I dreaded the thought of a three-hour class when I registered, but Bob Pollock’s journalism class seemed intriguing.
I was a sophomore at Southern Connecticut State College (now university), thinking about a journalism career but not exactly sure. Pollock’s class would be my second class in journalism, but my curiosity about the profession was barely able to stretch as far as a three-hour class in the evening.
I needn’t have worried. He came into that classroom, sat on the desk and told stories from his career as editor of the Ansonia Sentinel, a small newspaper that was later swallowed by a larger one.
He enthralled us with a spectrum of stories: redemption, revenge, love. I was hooked and ready to tell my own.
Well, I thought I was. That was why I was the student and he was the teacher.
He assigned us to do a profile story. I thought that should be easy — find a person, ask some questions and write what that person said.
I don’t even remember the person I wrote about. I just remember what Pollock wrote on my story. Next to a fairly awkward quote, he wrote, “Is that what he meant?”
I confirmed the quote’s accuracy in my notes and spoke to him after class. But Pollock didn’t even look at the notes that I showed him. He said it was not about literal accuracy.
“Is that what he meant?” he asked. “Because I didn’t understand it, and it wasn’t consistent with the other stuff he said.”
I told him that I couldn’t read the guy’s mind to know his intent. He asked whether the quote struck me as weird when I wrote it, and I admitted it did, a tad uncomfortable with the slowly growing realization of my idiocy.
“How do you expect your readers to make sense of it?” Pollock asked as I eyed the door.
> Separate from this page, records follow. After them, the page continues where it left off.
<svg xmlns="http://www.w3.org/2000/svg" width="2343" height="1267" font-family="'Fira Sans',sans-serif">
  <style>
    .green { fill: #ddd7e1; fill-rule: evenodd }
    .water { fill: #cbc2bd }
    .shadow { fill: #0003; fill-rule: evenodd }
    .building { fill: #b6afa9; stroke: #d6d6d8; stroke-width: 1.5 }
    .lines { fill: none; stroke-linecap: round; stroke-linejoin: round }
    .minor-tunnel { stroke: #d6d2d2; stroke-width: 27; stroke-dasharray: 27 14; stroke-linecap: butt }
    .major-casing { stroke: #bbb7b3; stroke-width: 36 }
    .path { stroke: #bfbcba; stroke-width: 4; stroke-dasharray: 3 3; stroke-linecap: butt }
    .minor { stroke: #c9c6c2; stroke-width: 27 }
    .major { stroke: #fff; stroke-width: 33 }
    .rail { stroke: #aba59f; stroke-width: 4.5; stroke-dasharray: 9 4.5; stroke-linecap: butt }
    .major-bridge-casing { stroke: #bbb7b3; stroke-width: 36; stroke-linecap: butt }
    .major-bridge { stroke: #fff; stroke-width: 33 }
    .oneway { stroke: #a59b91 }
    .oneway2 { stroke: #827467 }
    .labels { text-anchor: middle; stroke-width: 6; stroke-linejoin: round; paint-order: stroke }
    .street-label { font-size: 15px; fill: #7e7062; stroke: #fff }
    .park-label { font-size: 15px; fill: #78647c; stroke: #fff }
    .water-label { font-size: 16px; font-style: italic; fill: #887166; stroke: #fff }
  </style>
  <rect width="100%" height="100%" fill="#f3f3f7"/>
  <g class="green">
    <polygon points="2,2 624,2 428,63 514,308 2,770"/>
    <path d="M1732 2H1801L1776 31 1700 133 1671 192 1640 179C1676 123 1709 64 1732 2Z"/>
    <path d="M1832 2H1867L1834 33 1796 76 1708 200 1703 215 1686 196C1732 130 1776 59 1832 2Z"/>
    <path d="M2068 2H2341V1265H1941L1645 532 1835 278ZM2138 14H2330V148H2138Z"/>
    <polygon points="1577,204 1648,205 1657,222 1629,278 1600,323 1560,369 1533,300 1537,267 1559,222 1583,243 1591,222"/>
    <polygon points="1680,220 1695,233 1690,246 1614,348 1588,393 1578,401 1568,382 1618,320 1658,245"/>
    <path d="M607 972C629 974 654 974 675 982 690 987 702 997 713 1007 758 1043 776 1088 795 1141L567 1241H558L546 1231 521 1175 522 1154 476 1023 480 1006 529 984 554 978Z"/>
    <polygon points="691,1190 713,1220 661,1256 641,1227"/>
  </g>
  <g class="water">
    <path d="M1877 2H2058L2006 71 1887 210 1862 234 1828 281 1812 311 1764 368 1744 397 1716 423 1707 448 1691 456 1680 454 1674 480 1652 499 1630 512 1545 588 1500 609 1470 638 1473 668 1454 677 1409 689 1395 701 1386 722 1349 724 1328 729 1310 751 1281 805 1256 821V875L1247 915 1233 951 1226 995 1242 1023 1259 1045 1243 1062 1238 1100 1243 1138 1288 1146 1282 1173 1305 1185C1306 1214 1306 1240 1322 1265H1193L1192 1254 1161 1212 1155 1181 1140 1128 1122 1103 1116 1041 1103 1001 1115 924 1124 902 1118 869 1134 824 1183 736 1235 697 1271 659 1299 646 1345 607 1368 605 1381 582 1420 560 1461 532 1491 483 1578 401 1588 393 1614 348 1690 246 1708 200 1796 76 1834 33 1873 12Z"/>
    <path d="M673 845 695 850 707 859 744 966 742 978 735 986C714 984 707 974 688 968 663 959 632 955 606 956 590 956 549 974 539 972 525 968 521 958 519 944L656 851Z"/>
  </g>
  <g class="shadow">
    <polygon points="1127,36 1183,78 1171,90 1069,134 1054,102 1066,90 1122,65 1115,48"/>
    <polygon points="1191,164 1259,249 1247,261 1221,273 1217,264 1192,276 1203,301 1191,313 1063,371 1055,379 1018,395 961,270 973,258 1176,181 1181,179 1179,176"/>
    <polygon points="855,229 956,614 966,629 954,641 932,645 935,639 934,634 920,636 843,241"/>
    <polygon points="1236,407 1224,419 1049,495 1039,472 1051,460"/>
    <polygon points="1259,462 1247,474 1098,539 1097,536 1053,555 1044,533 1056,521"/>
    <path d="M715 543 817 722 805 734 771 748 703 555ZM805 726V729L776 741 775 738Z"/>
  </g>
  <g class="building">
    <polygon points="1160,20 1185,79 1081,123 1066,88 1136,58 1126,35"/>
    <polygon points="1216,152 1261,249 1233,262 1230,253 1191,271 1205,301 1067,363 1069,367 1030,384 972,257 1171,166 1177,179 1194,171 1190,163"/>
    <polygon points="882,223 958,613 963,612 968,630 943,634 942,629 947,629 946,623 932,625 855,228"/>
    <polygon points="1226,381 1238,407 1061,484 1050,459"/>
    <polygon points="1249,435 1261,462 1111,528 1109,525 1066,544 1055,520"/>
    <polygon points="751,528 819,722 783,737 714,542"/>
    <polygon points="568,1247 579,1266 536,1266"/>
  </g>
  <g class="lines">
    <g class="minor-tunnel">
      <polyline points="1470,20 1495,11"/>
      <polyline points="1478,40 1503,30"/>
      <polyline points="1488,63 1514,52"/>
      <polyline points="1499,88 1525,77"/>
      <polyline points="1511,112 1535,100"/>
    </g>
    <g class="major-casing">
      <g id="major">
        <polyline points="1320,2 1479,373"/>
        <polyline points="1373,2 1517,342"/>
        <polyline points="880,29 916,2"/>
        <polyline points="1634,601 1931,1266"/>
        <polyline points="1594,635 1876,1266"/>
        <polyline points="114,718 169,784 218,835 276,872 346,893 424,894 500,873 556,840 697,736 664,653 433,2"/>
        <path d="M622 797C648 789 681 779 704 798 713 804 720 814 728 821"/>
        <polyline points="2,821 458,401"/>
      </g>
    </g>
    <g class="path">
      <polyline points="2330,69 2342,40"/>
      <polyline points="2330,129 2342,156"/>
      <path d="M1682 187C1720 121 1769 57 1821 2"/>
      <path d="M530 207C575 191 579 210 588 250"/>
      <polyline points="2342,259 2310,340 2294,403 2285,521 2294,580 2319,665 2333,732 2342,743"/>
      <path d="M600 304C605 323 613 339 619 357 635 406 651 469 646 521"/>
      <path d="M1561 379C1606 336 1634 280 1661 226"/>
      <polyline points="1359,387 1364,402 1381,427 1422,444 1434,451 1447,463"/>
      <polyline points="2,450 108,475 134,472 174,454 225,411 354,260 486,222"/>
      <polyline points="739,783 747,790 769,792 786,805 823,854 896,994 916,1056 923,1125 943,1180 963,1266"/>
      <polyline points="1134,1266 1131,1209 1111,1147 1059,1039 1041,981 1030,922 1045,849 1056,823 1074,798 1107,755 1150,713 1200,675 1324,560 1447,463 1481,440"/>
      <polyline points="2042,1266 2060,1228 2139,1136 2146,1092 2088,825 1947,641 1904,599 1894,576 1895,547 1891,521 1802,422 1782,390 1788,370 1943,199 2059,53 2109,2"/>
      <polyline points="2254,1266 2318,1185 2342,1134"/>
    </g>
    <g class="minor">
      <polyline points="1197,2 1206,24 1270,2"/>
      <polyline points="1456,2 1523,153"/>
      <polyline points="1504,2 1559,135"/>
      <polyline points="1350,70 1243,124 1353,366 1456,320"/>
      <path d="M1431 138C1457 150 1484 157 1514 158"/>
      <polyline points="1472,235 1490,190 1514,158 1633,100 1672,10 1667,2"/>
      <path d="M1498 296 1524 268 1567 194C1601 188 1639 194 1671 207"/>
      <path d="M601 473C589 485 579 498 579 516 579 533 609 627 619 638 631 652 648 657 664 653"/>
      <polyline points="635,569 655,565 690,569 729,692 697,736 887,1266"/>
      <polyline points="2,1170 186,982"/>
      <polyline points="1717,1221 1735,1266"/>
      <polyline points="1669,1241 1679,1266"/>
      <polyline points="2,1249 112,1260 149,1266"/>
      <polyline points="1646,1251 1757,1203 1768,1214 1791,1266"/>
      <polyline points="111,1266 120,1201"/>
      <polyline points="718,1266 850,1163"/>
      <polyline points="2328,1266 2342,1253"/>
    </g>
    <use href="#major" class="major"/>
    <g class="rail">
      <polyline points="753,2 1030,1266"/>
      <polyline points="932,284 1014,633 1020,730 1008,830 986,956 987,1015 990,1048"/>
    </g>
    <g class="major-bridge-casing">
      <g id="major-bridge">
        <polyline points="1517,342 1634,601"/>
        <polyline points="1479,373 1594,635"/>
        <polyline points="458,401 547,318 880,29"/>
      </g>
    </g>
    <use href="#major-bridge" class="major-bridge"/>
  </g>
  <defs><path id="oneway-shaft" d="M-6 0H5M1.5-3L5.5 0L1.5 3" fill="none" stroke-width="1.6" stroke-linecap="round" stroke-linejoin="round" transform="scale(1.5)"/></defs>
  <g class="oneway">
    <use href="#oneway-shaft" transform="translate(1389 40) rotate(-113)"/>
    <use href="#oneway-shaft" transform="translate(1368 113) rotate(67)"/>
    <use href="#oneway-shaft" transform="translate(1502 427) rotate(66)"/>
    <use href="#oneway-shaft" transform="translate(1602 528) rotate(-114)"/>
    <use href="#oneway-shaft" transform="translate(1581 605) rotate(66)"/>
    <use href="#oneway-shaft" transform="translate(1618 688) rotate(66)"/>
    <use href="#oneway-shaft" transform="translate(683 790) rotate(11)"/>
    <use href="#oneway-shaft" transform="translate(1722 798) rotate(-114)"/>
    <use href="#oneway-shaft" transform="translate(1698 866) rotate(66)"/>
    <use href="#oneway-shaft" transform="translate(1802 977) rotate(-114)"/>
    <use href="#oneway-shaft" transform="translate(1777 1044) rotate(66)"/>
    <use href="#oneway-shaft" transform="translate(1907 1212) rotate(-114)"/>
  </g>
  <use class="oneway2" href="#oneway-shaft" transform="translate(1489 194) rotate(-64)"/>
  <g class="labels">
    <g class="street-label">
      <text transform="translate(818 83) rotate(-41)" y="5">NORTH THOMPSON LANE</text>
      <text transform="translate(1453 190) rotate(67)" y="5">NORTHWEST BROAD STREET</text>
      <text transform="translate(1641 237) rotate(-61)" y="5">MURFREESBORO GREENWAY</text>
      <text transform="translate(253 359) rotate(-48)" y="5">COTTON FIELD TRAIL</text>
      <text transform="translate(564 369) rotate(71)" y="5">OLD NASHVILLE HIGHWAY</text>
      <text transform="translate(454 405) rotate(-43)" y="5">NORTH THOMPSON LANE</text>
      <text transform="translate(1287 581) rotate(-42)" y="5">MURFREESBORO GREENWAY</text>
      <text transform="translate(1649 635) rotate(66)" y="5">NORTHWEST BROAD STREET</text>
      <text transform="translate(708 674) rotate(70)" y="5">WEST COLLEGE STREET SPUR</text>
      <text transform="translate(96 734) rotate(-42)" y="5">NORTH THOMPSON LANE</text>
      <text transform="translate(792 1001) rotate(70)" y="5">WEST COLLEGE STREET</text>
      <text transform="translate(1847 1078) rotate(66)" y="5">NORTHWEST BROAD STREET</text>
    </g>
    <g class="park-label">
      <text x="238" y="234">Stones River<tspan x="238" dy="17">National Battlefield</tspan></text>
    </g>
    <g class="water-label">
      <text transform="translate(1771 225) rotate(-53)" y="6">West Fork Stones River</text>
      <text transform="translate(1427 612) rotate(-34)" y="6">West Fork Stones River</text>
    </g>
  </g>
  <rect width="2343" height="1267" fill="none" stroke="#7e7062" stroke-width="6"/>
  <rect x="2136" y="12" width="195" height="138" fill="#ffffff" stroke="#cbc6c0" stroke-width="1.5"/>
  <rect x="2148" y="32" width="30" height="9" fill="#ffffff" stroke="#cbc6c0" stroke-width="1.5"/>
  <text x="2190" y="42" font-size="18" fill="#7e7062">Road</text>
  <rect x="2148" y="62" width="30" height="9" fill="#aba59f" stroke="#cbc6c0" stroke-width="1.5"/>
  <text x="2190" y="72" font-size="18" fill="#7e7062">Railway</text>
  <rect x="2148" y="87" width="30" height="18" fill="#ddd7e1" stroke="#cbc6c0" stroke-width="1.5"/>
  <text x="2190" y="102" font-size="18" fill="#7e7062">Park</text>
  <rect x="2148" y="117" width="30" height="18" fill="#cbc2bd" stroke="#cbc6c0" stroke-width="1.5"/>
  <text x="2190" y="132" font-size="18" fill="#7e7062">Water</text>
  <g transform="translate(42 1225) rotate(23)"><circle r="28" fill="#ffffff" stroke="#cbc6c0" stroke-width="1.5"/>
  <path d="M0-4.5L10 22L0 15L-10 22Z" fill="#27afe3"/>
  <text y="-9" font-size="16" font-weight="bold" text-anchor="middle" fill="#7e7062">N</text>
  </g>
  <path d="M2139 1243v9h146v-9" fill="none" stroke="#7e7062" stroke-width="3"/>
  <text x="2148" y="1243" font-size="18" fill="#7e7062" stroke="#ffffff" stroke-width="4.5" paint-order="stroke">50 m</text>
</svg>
He told me that I had two responsibilities. One was the duty to the reader, who was expecting a story as close to truth and clarity as I could deliver. The other was to the subject himself.
“This person placed quite a bit of trust in you,” Polock said. “His life story is in your hands. How would you feel if you were that person and a college kid were writing about you?”
I didn’t have to answer. He just told me to give him a new version by the next week. Lesson learned.
Our New Profiles
We have a feature starting this month called In The Field, which profiles a person of distinction each month. We don’t have firm rules on who can be a subject. In fact, our first profile is of two people, sisters, who represent the past and future of insurance — Carina Hatfield and Trisha May.
InsuranceNewsNet Managing Editor Susan Rupe met the sisters at NAIFA-Pennsylvania’s annual meeting. I say “met,” but she already knew of the sisters and their father from her days as that association’s communications director.
The sisters are the picture of hope for the insurance industry. Their grandfather started in the business in the middle of the 20th century when many insurance sales were door to door. Their father grew the practice into a business — a business the sisters didn’t want any part of.
They pursued their own lives after getting out of school. As their dad helped his agency evolve into a full-service Nationwide operation, Hatfield eventually realized that insurance was perfect for her. She started working for her father and recruited her sister.
They represent the future of insurance not only because they are young women in a traditionally male business but also because they realize that financial service is an important part of the mix. Anything less is not full service anymore.
If the future is independent advisors, Nationwide is pushing the agency into it because the company is moving to an independent advisor model. That means by the middle of 2020, more than 2,000 agents will no longer be selling under the Nationwide umbrella.
The sisters and their agency will track closely to the rest of the industry. Will they even consider themselves an insurance agency or will they be an agency that happens to sell insurance?
How About You?
As I said, we haven’t set firm rules on the people we will feature. We know we want agents of change. We want people who are making a difference in the insurance industry and can help all of us understand the direction of change.
If you know of someone who fits this description, let us know. Send us a note to [email protected]
and write PROFILE in the subject line.
Or perhaps it is you. What is your story?
Susan Rupe also wrote about storytelling this month. We know stories are central to insurance sales.
I have always known agents to be excellent storytellers. They wrap a tale around the truth that all families need some level of protection against the unknown. Tell us your truth, and we will tell it to everyone else.
That was what I learned from Bob Pollock all those years ago. Eventually, I transferred to Syracuse University for its journalism program. But despite the excellent teachers at SU, they were not the ones who passed along the essence of what we do in journalism — and what you do in advising.
We don’t tell stories for stories’ sake. We tell truths that need to be told. What is your truth?